Best Actor — Drama Series
Predicted winner: Jason Bateman (Ozark)
Josh O’Connor (The Crown)
Bob Odenkirk (Better Call Saul)
Al Pacino (Hunters)
Matthew Rhys (Perry Mason)
This race is wide open, but Jason Bateman could swoop in as this is his third consecutive nod for Ozark, and the show received other nominations, unlike Better Call Saul, Hunters and Perry Mason.
Best Actress — Musical or Comedy Series
Lily Collins (Emily in Paris)
Predicted winner: Kaley Cuoco (The Flight Attendant)
Elle Fanning (The Great)
Jane Levy (Zoey’s Extraordinary Playlist)
Catherine O’Hara (Schitt’s Creek)
While screen veteran Catherine O’Hara would make a worthy winner (astonishingly, this is her first nomination), the buzz has steadily been building for Kaley Cuoco’s madcap murder mystery.
Best Actor — Musical or Comedy Series
Don Cheadle (Black Monday)
Nicholas Hoult (The Great)
Eugene Levy (Schitt’s Creek)
Predicted winner: Jason Sudeikis (Ted Lasso)
Ramy Youssef (Ramy)
The surge for Ted Lasso could push Jason Sudeikis over the line for his heartwarming titular turn.
Best Supporting Actress — Television
Predicted winner: Gillian Anderson (The Crown)
Helena Bonham Carter (The Crown)
Julia Garner (Ozark)
Annie Murphy (Schitt’s Creek)
Cynthia Nixon (Ratched)
Just as Meryl Streep won an Oscar for playing Margaret Thatcher, Gillian Anderson is widely tipped to take home the Golden Globe for her portrayal of the steely prime minister in The Crown.
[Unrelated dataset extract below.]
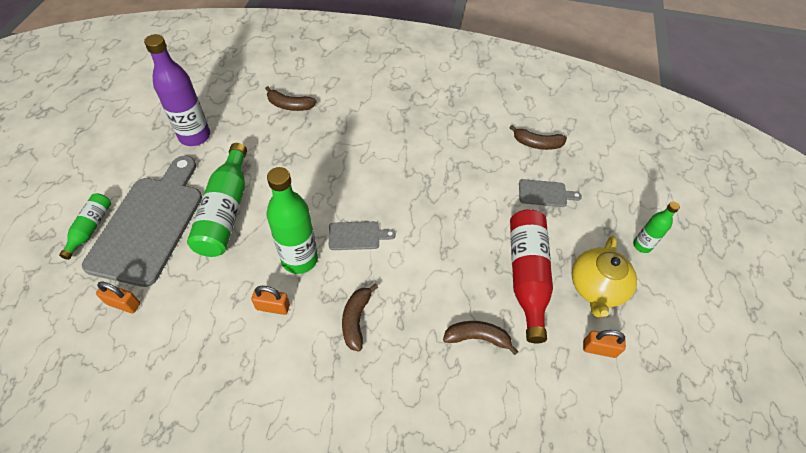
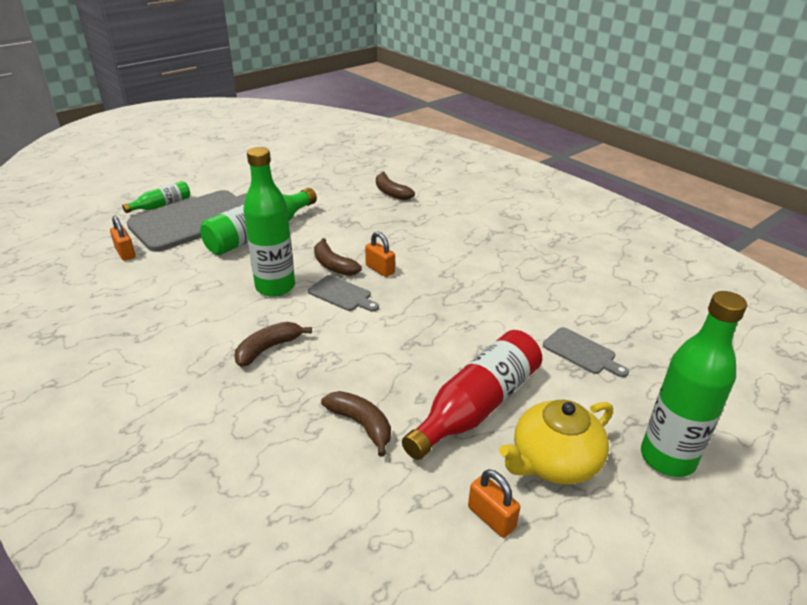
camera: 40 degrees right, 20 degrees down
purple bottle [144,34,210,146] -> none
orange padlock [251,286,290,315] -> orange padlock moved to [365,231,395,277]
brown banana [509,125,567,150] -> brown banana moved to [314,238,362,276]
green bottle [633,201,680,253] -> green bottle [641,291,747,477], size x1.84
From her raspy voice to her carefully calibrated mannerisms and immovable bouffant, it’s a startling transformation.
Best Supporting Actor — Television
Predicted winner: John Boyega (Small Axe)
Brendan Gleeson (The Comey Rule)
Daniel Levy (Schitt’s Creek)
Jim Parsons (Hollywood)
Donald Sutherland (The Undoing)
Unless Daniel Levy clinches it, this award is John Boyega’s for his masterful work in the BBC and Amazon Prime’s Small Axe, Steve McQueen’s powerful anthology series about London’s West Indian community between the 1960s and 1980s.